The Peerless Group recently added a second shift for the machine, so the waterjet runs about 100 hours per week. The shop cuts a variety of materials from 1⁄16" to 31/2" thick, including mild steel, stainless steel, aluminum and Lexan, a polycarbonate resin thermoplastic from General Electric Co. that’s intended to replace glass.
After looking for a waterjet on and off for a couple years, Witten noted that the company decided to buy the 87,000-psi unit shortly after it was commercially available. His waterjet has a 100-hp motor, which has two intensifiers compared to one for the 50-hp version. “We wanted to buy what was current or coming rather than what was past,” he said.
The machine can be fitted with multiple heads, but Witten chose a onehead machine because the majority of the shop’s jobs are for single parts. As part of the justification process, The Peerless Group conducted computer simulated races between 87,000- and 60,000-psi waterjets. “The simulation showed we were going to be significantly quicker,” Witten said, adding that the HyperPressure’s times were from 12 to 100 percent faster.

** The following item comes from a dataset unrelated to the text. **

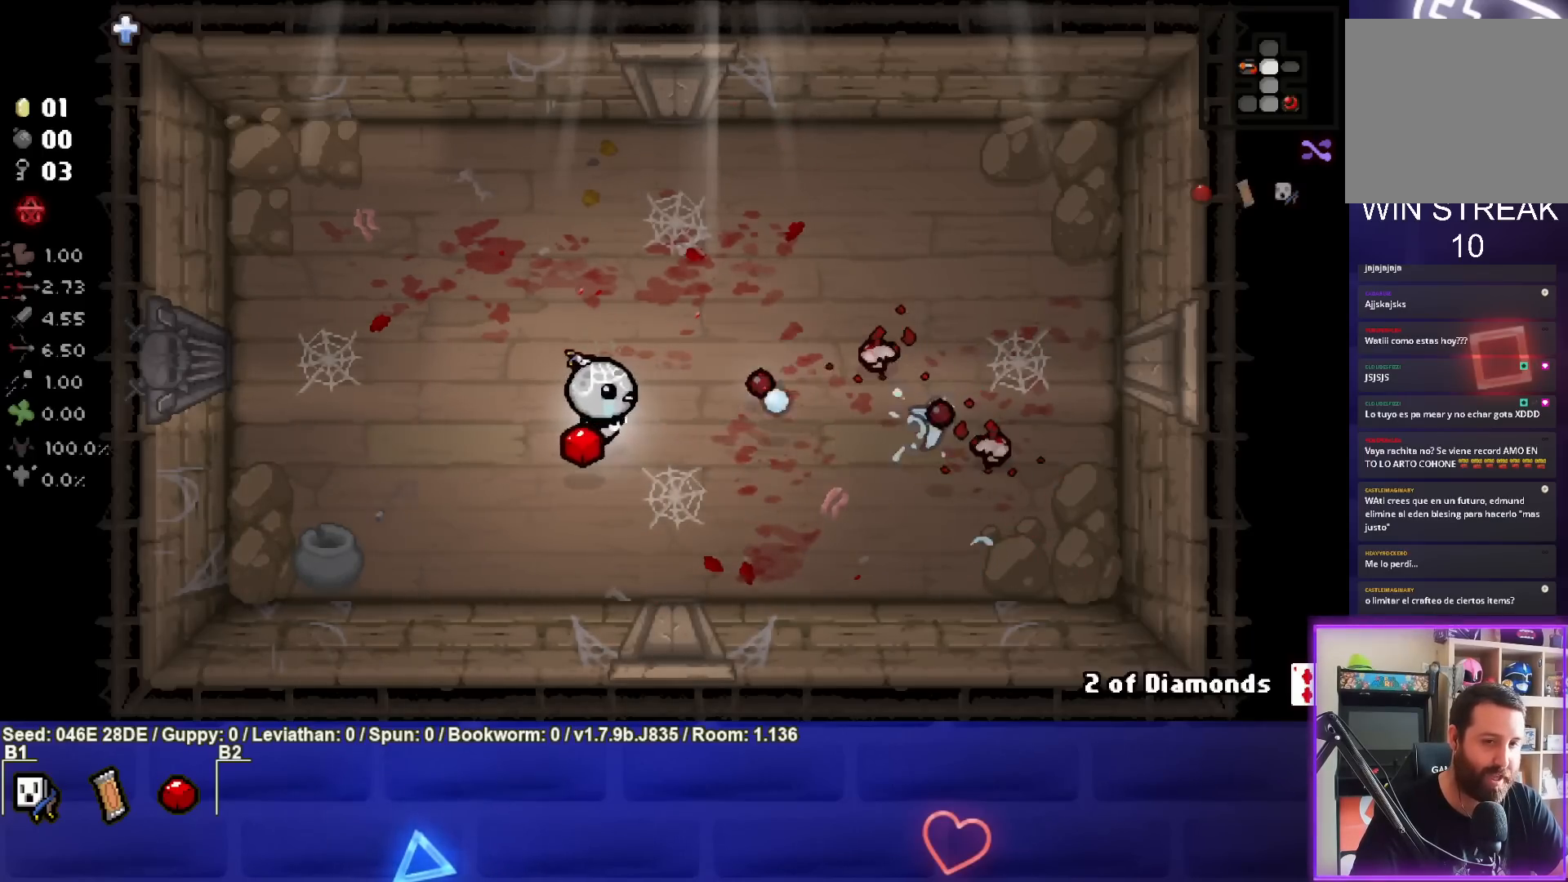
{"buttons": ["CIRCLE"], "left_stick": "right", "events": [[133, "CIRCLE", "up"], [167, "left_stick", "up"], [217, "CIRCLE", "down"], [283, "left_stick", "right"], [333, "left_stick", "center"], [400, "left_stick", "right"]]}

The company’s waterjet doesn’t always cut using its highest pressure, though. When cutting metal stock of less than 3⁄16" in thickness and when cutting plastics, the pressure is 55,000 to 60,000 psi. For those applications, Witten said the cutting speed is fast enough at the lower pressure. “You can go from fast to real fast, but it doesn’t matter for me when making one or two pieces,” he said. “There’s no real payback of the added pressure, so we just back it off.”
Actual test cuts are the best way to determine what a waterjet machine is capable of, but computer simulations can be accurate because the process “is becoming infinitely more predictable,” said Richard Ward, president of WardJet Inc., a Tallmadge, Ohio, waterjet machine builder. “Computer models are integral to any company that wants their customers to succeed straightaway.”
Similar to Olsen, Ward feels 60,000 psi “is the most acceptable pressure.” This is partly because the 87,000-psi waterjet is a more proprietary product with its array of uniquely designed components than lower pressure systems. “You become more of a captive audience to the manufacturer to furnish their components,” he said. “Our whole philosophy is to have our customers have every alternative to get everything done without having to call us again if they don’t want to.”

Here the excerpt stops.